Benar kata orang gadis-gadis mentawai itu putih-putih, wajahnya khas mirip gadis Dayak dan Nias
Gak salah naluri laki-lakiku, begitu juga KLX ini belok kearah gadis-gadis ini. Bener tanpa sadar trail ini belok sendiri seperti ada magnit yang menarik untuk mendekat kearah mereka.
Ku hampiri sambil bertanya ” Dik dimana rumah bapak kepala dusun “. Mereka menunjuk kerah salah satu rumah yang tidak jauh yang didepannya masih berdiri 2 shater box, ” sedak (disana) ” kata mereka mengunankan bahasa mentawai. Aku hanya termangut-mangut sok mengerti maksud mereka.
” o’oi… surak sabeu ( ya…terima kasih ) ” jawabku, sambil meninggalkan kumpulan gadis-gadis manis tersebut. Memang terasa berat buat ku untuk meningggalkan mereka, tapi apa boleh buat tugas tetap tugas harus cepat selesai….hahahahaha.
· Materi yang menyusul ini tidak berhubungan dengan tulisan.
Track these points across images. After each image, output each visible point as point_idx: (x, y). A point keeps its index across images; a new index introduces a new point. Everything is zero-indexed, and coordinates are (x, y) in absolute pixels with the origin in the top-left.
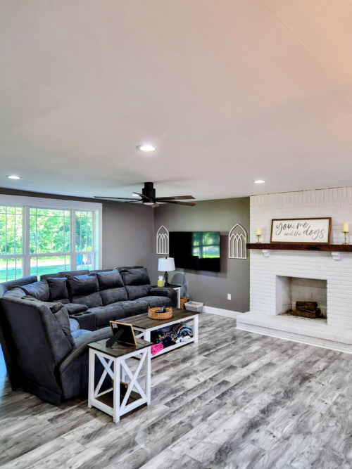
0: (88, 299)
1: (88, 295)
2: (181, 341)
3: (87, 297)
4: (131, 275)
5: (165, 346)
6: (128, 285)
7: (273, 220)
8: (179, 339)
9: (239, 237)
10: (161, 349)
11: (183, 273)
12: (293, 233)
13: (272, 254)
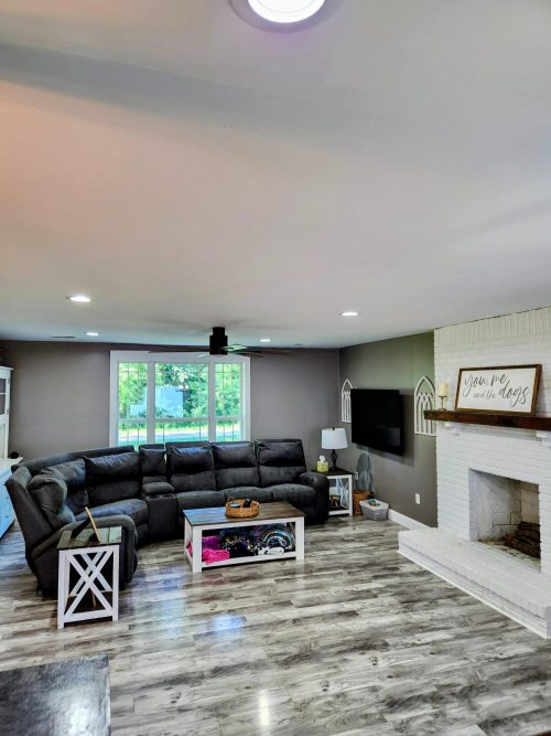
0: (191, 479)
1: (193, 473)
2: (265, 553)
3: (192, 476)
4: (268, 451)
5: (233, 555)
6: (263, 465)
7: (461, 370)
8: (264, 550)
9: (427, 400)
10: (224, 558)
11: (367, 453)
12: (486, 394)
13: (463, 430)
” Sore Bapak, permisi bapak…bapak kepala dusun permisi…” begitu teriaku sedikit keras dengan harapan, bapak kepala dusun segera keluar. Tak lama kemudian keluarlah seorang paruh baya dengan wajah mirip jepang atau mongol, mungkin ini bapak kepala dusun fikir ku. Ternyata dugaan ku benar dia adalah bapak kepala dusun Kinumbuk, wajahnya yang khas dan berahang keras menunjukan betapa kerasnya kehidupan yang telah mereka lalui.
” saya Yeka pak…kami dari….bla…bla..bla…” jelas ku memperkenalkan diri,
” o’oi …kawat ..silakan duduk…iya dulu lembaga ini pernah masuk ke dusun kami pada saat emergancy..” jelasnya panjang lebar. Dan kami mulai bercerita sambil mengenang masa-masa emargancy dulu pada saat tsunami menerjang dusun Kinumbuk. Tak lama segelas kopi dan pisang rebus keluar, sebagai pelengkap dan menambah semangat obrolan kami.
Tak lama kemudian satu persatu masyarakat mulai berkumpul dan ikut dalam obrolan, semakin lama semakin banyak juga. Mungkin mereka tertarik dengan melihat KLX yang terpakir didepan rumah bapak kepala dusun. Bisa juga mereka berfikir bahwa ada bantuan yang datang, sehingga mereka wajib ikut agar mendapatkan jatah bantuan…
Akhirnya kami berbagi cerita, mulai dari A sampai Z. Mulai dari tatanan Sosial, Ekonomi, Politik sampek ke Asset kepemilikan lahan. Pada akhirnya aku dan mereka sampai pada kebutuhan utama yang menjadi masalah mereka saat ini kebutuhan pokok kehidupan air bersih….. ya air bersih.
Air bersih selama ini mereka dapat dari menampung air hujan, jika tidak ada hujan bagaimana….???
mereka harus berjalan lebih dari 1 KM untuk naik turun bukit dan masuk hutan.
” wow…..mantap pikir ku ” tapi aku sadar itu tidak baik untuk anak-anak kecil dan ibu-ibu hamil. “Mareunan pe’ilek (air kami masih jauh) ” celetuk salah satu bapak-bapak yang kira-kira sudah berumur hampir 80 tahun.
” joja ai kabebet lele’o (airnya dibalik gunung) ” lanjut bapak tua tadi.
” bule kuakek kainia kalagai (tolong datangkan air kedesa kami) ” permohonan atau harapan yang terlontar dari bibir kriput bapak tua itu.
Aku hanya tertegun diam seribu bahasa dan tidak bisa menjawab apa-apa. Yang ada dihati ini hanya semangat dan keraguan yang bertanya-tanya ” bisakah aku membawa air kedusun ini “. Aku sendiri belum berani menjawab…..tapi ini yang menjadi masalah kita bersama, masalah kami yang ada disini.
Bukan masalah kalian yang tinggal kota atau peradapan katanya, yang hidup penuh dengan fasilitas yang tersedia hanya tidak dirawat dengan baik. Karena dana perawatannya habis dikorup untuk membucitkan perut dan kepuasan nafsu birahi belaka.